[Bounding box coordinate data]

● ● ●

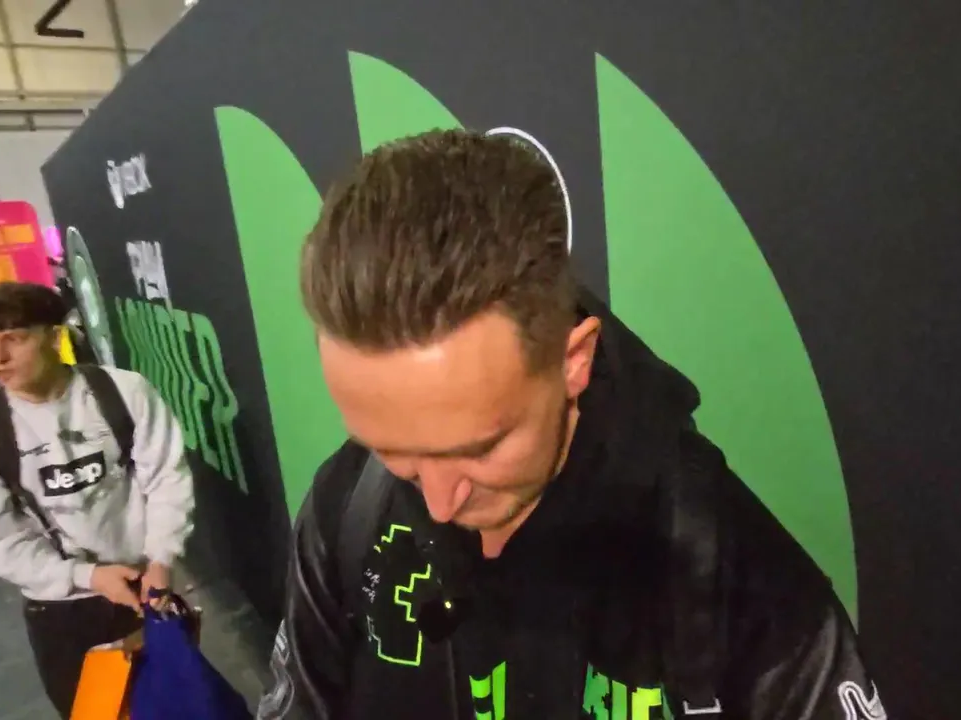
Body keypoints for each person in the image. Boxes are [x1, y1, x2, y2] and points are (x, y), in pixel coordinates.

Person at [257, 130, 883, 720]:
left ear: (573, 361)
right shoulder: (348, 507)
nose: (441, 504)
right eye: (395, 453)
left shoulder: (726, 571)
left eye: (481, 448)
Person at [0, 281, 196, 718]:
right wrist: (87, 576)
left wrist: (162, 558)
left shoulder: (123, 392)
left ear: (54, 336)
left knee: (179, 707)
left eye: (14, 339)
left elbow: (167, 476)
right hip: (62, 608)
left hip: (146, 587)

● ● ●

Nothing but the lines from the first line of the data through the line with "left wrist: (162, 558)" belongs in the answer, copied exactly and without pictures.

* [WORKED SOLUTION]:
Body keypoints for each person in the image. Boxes are [x1, y1, x2, y2] and points are (x, y), in pixel coordinates.

Person at [257, 130, 883, 720]:
left ear: (573, 361)
right shoulder: (348, 507)
nose: (441, 504)
right eye: (395, 453)
left shoulder: (726, 571)
left eye: (481, 448)
Person at [0, 281, 196, 718]:
right wrist: (87, 576)
left wrist: (162, 558)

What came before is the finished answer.